• Extrait choisi:

************

Les réponses apportées par le ministre visent à préciser quels sont les critères d'attribution desdites subventions (I), déterminer le degré d'appréciation de la collectivité, au regard de la jurisprudence (II) et enfin sérier la procédure applicable (III).

I. Les critères d'attribution de subventions de fonctionnement à des structures locales d'organisations syndicales

Dans la loi n° 2002-73 du 17 janvier 2002, le législateur ne dégage aucun critère lié à la définition des structures syndicales susceptibles de recevoir des subventions de collectivités territoriales, renvoyant à un décret d'application pour l'appréciation des conditions et des modalités d'attribution. Le décret n° 2005-849 du 25 juillet 2005, codifié dans les articles R. 2251-2 (N° Lexbase : L7903HBC), R. 3231 (N° Lexbase : L7905HBE) et R. 4253-4 (N° Lexbase : L7912HBN) du Code général des collectivités territoriales, énonce des conditions précises. En premier lieu, les entités recevant des subventions doivent impérativement être dotées de la personnalité morale. Elles doivent, en second lieu, être suffisamment représentatives (1) et exercer des missions d'intérêt général sur le plan local (2).

************

• Travail demandé:
[1] Traduisez en anglais la phrase suivante de l'extrait sur les subventions aux syndicats : « En premier lieu, les entités recevant des subventions doivent impérativement être dotées de la personnalité morale. »
[2] Répondez brièvement à partir de l'extrait sur les subventions aux syndicats :
(a) Que visent à faire, en dernier lieu, les réponses du ministre ?
(b) Quelle loi renvoie à un décret d'application ?
(c) Dans quel code le décret n° 2005-849 du 25 juillet 2005 est-il codifié ?

(Données sources)
************

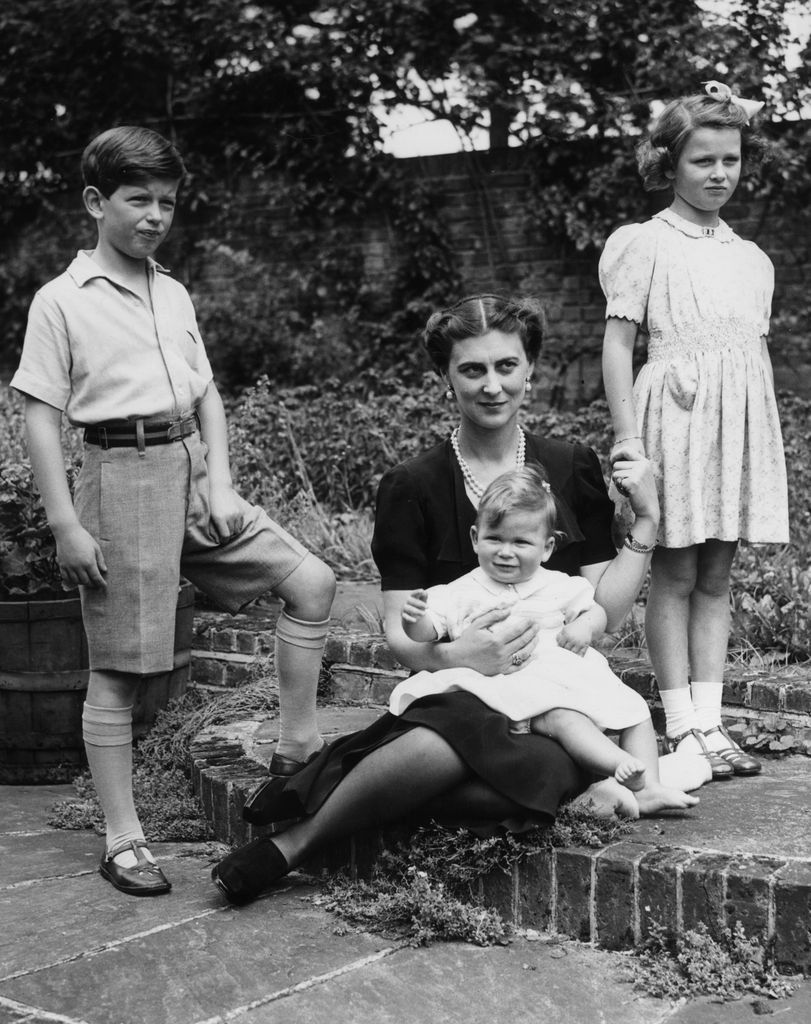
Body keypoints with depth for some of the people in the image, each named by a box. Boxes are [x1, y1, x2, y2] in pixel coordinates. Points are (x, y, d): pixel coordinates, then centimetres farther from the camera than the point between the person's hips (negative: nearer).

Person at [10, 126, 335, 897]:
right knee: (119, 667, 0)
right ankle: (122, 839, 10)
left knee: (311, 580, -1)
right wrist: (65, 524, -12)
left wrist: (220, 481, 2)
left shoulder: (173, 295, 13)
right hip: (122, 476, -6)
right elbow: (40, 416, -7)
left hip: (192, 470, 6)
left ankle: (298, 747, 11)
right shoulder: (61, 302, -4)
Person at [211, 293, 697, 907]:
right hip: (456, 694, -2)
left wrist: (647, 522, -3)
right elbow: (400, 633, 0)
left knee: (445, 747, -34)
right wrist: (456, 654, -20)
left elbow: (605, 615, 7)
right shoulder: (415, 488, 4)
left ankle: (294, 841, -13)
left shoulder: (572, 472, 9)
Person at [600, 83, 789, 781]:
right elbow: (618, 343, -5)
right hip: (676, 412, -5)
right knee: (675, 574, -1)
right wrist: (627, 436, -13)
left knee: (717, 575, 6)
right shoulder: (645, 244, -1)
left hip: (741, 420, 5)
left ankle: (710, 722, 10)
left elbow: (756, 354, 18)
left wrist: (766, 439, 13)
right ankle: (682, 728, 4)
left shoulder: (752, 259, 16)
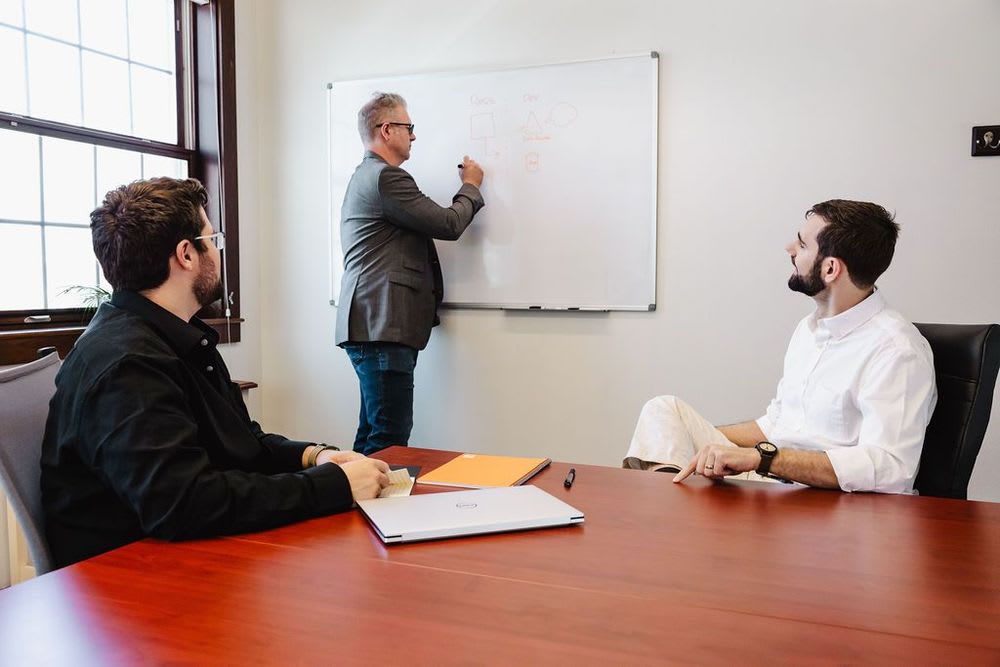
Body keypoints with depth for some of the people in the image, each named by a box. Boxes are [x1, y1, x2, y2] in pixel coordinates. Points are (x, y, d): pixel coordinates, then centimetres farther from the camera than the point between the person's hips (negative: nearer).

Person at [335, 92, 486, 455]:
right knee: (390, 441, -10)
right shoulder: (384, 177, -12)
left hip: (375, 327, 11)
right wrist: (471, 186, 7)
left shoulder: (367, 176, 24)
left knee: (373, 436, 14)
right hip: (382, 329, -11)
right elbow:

************

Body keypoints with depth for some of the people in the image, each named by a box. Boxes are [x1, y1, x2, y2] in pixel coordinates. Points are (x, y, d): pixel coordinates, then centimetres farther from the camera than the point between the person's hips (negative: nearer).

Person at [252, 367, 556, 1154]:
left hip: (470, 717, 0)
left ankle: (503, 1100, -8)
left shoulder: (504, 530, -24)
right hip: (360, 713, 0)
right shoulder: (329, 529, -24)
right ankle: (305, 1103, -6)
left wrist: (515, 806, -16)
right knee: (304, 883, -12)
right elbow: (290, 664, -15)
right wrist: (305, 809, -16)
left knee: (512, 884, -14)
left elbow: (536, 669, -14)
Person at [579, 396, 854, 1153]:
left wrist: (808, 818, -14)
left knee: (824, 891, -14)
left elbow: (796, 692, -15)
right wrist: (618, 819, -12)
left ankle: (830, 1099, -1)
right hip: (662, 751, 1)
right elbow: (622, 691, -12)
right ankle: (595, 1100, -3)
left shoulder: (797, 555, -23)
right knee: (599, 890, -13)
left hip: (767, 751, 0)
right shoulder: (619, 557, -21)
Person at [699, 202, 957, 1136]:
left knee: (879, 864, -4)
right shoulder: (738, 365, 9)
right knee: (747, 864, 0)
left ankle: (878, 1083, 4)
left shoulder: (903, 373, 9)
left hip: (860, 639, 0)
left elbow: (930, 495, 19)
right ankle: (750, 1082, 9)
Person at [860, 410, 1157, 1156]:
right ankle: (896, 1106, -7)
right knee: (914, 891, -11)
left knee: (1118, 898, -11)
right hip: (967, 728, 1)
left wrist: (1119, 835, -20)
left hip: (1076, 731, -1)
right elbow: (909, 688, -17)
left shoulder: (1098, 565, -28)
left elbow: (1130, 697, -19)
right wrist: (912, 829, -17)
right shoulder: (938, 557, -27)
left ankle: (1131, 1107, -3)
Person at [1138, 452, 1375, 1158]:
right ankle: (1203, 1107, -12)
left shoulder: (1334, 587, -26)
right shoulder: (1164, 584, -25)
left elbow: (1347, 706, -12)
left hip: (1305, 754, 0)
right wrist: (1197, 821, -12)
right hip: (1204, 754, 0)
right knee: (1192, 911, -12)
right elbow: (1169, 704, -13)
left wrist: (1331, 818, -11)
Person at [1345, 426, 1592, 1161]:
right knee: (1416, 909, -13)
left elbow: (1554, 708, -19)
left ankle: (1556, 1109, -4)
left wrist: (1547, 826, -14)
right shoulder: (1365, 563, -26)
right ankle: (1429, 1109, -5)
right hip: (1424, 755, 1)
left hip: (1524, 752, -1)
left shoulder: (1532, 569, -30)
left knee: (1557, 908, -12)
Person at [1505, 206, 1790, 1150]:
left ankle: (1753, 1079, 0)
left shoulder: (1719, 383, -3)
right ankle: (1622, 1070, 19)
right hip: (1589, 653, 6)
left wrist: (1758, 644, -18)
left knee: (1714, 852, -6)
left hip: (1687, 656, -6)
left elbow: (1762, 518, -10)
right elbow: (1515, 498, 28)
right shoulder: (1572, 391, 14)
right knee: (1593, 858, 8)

************

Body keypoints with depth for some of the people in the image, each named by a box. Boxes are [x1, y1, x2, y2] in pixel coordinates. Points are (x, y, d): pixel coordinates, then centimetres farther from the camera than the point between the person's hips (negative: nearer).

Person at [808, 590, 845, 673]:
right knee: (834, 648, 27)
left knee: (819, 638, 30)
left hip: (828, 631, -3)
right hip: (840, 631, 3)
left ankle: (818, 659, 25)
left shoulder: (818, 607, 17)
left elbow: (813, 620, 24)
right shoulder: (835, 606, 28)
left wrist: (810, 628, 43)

************

• Réponses attendues:
[1] First, entities receiving subsidies must necessarily have legal personality.

[2]
(a) Sérier la procédure applicable.
(b) La loi n° 2002-73 du 17 janvier 2002.
(c) Le Code général des collectivités territoriales.